§ What the exercise asks
Please return every record exactly as written, leaving out the pictures.

################

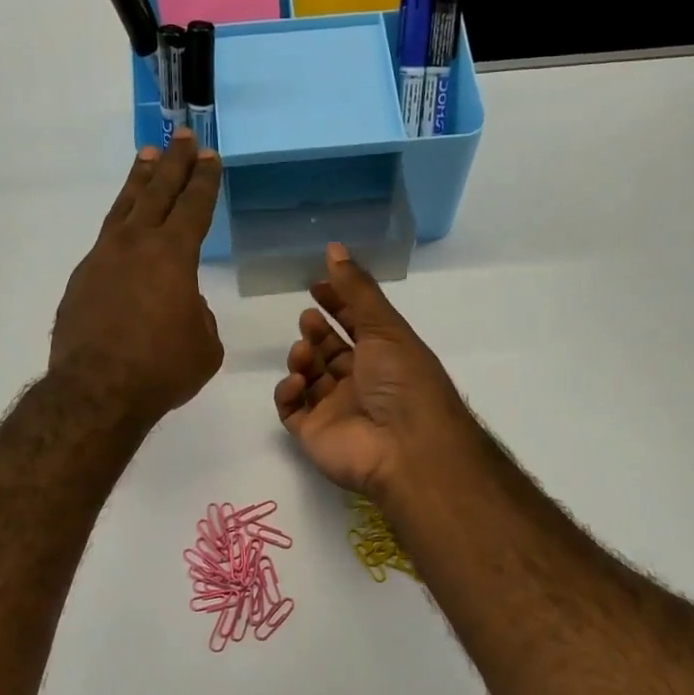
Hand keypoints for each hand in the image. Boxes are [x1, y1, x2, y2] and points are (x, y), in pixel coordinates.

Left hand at [51, 132, 223, 426]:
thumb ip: (198, 315)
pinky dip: (119, 227)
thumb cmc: (162, 369)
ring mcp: (102, 259)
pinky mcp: (80, 281)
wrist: (97, 391)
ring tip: (147, 157)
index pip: (193, 207)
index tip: (209, 156)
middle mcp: (135, 245)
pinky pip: (105, 242)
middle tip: (182, 136)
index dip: (204, 181)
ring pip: (124, 208)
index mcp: (173, 256)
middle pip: (157, 192)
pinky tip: (123, 230)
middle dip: (174, 163)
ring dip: (139, 181)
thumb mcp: (204, 346)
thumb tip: (182, 304)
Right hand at [275, 243, 477, 498]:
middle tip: (308, 320)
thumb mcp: (384, 326)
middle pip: (329, 351)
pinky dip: (288, 392)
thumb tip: (333, 248)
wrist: (404, 446)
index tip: (316, 285)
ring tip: (304, 354)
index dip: (336, 304)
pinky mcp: (313, 433)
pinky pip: (291, 409)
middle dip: (316, 332)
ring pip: (308, 377)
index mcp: (384, 357)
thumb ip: (356, 289)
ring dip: (302, 358)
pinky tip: (297, 383)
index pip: (355, 325)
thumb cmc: (402, 381)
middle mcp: (360, 382)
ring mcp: (335, 409)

################

§ Exercise result
Hand keypoints for each hand in the image. Boxes are [x1, y1, x2, y2] and points are (x, y), in pixel coordinates.

Left hand at [51, 132, 223, 426]:
thumb ip: (198, 315)
pinky dip: (119, 227)
thumb cmc: (162, 369)
ring mcp: (102, 259)
pinky mcp: (80, 281)
wrist: (97, 391)
ring tip: (147, 157)
index pip: (193, 207)
index tip: (209, 156)
middle mcp: (135, 245)
pinky pip: (105, 242)
middle tip: (182, 136)
index dip: (204, 181)
ring pip: (124, 208)
index mcp: (173, 256)
middle pip: (157, 192)
pinky tip: (123, 230)
middle dip: (174, 163)
ring dip: (139, 181)
thumb mcp: (204, 346)
thumb tip: (182, 304)
Right hand at [275, 243, 477, 498]:
middle tip: (308, 320)
thumb mcp: (384, 326)
middle pip: (329, 351)
pinky dip: (288, 392)
thumb tip: (333, 248)
wrist: (404, 446)
index tip: (316, 285)
ring tip: (304, 354)
index dip: (336, 304)
pinky mcp: (313, 433)
pinky pip: (291, 409)
middle dip: (316, 332)
ring pip: (308, 377)
index mcp: (384, 357)
thumb ip: (356, 289)
ring dip: (302, 358)
pinky tip: (297, 383)
index pip: (355, 325)
thumb cmc: (402, 381)
middle mcp: (360, 382)
ring mcp: (335, 409)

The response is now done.